Lamar goes to a bar, where Lavonia masks herself as Mexican stripper Lola Langusta and drugs his drink. In a motel room, Lavonia rapes the unconscious Lamar — by first triggering an erection via fellation, and then by finally having vaginal sex with him using a sock as contraception. She frees him to test if she changed his ways, but he runs away. Back home, Lavonia has sex with a truck driver. As she checks the clock smiling, Lamar returns. A fight ensues and Lavonia helps Lamar by burning the truck driver's scrotum with a light bulb.

Lamar takes Lavonia and himself into dentist/marriage counselor Asa Lavender (Robert Pearson). After the dentist takes Lavonia to the dental room, his nurse Flovilla kisses Lamar. As the dentist hurts Lavonia's teeth and she counters by grabbing his crotch painfully, Lamar rapes the nurse. The doctor then switches places with the nurse. When seeing Lamar still has his pants down, the doctor tries to rape him, but Lamar hides in the closet. While the nurse and Lavonia have sex using the nurse's double-ended dildo, the doctor uses various weapons to force Lamar out of the closet. Lamar eventually beats the doctor up and interrupts Lavonia and the nurse. An arrangement of Stranger in Paradise is played in the background throughout the dentist scene.

Lamar decides his cure lies in faith. After dropping him off at the radio station (a power station), Lavonia goes home and has sex once again with the truck driver. Lamar takes his pants off in front of Eufaula Roop's booth and reveals an erection. She immediately goes off the air. When Lamar tells her he wants to be saved, she sends him to her cleansing room (a bathroom) while she changes clothes. Lamar lies inside a water-filled bathtub as a robe wearing Eufaula Roop stands above him and baptizes (and almost drowns) him. Suddenly she takes her robe off, sits down on him and rapes him, all the while preaching to her listeners about his salvation. Lamar heads off home, punches the truck driver and finally has sex with Lavonia who rejoices.

_EXTRACTED INFORMATION:_
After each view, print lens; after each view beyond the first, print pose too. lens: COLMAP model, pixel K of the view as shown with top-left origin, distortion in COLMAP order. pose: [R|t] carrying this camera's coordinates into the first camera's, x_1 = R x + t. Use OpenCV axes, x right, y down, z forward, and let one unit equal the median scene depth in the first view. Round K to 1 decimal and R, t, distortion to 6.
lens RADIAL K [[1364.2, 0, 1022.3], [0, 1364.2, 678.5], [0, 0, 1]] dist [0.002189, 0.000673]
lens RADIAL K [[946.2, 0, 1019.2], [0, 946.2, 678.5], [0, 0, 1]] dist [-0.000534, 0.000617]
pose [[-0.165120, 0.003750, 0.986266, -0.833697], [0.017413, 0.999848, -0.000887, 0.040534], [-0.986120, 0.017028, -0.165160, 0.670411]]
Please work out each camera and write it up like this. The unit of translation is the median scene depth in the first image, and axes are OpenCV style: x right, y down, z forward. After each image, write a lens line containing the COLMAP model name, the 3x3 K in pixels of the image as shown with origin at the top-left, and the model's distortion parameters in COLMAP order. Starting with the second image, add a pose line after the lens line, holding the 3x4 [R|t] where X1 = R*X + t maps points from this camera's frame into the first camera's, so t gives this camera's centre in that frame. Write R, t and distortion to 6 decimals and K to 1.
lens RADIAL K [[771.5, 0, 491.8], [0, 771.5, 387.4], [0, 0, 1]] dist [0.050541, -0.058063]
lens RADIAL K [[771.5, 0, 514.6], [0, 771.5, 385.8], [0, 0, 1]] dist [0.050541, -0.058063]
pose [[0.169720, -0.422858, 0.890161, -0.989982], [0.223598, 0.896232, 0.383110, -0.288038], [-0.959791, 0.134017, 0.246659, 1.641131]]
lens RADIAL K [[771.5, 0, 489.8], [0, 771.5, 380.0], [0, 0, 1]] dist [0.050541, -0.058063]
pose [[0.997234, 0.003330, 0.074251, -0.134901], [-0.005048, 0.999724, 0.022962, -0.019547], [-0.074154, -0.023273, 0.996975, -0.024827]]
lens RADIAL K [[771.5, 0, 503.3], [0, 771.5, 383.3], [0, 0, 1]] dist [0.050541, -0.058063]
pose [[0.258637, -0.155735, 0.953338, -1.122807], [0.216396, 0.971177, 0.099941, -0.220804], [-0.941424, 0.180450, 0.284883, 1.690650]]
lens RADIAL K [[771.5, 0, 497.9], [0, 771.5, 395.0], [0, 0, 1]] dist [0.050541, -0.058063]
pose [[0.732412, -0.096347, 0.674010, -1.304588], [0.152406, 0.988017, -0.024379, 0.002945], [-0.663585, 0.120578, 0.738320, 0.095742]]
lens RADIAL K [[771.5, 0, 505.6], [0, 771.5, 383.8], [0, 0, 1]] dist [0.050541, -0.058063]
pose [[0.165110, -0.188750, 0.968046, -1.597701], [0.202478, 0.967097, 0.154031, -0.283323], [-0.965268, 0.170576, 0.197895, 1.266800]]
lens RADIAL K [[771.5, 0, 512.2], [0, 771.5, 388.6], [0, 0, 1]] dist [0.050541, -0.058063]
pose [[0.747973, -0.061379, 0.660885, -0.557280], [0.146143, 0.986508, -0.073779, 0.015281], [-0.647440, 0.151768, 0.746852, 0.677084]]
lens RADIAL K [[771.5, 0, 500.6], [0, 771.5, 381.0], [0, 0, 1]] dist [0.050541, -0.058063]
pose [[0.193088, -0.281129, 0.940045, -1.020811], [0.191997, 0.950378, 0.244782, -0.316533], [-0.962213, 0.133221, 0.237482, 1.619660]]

_DIRECTIONS:_
A: Say whether each statement agrees with the plot summary, answering yes or no and quoting the words that decide it. (i) Lavonia poses as a stripper called Lola Langusta. (ii) Asa Lavender is described as a dentist and radio preacher. (iii) The radio station is actually a power station.
B: Transcribe the plot summary, starting at "Lamar decides his" and ending at "Lavonia who rejoices.".

_RESULTS IN ORDER:_
A:
(i) Yes: "Lavonia masks herself as Mexican stripper Lola Langusta"
(ii) No: "dentist/marriage counselor Asa Lavender"
(iii) Yes: "the radio station (a power station)"

B:
Lamar decides his cure lies in faith. After dropping him off at the radio station (a power station), Lavonia goes home and has sex once again with the truck driver. Lamar takes his pants off in front of Eufaula Roop's booth and reveals an erection. She immediately goes off the air. When Lamar tells her he wants to be saved, she sends him to her cleansing room (a bathroom) while she changes clothes. Lamar lies inside a water-filled bathtub as a robe wearing Eufaula Roop stands above him and baptizes (and almost drowns) him. Suddenly she takes her robe off, sits down on him and rapes him, all the while preaching to her listeners about his salvation. Lamar heads off home, punches the truck driver and finally has sex with Lavonia who rejoices.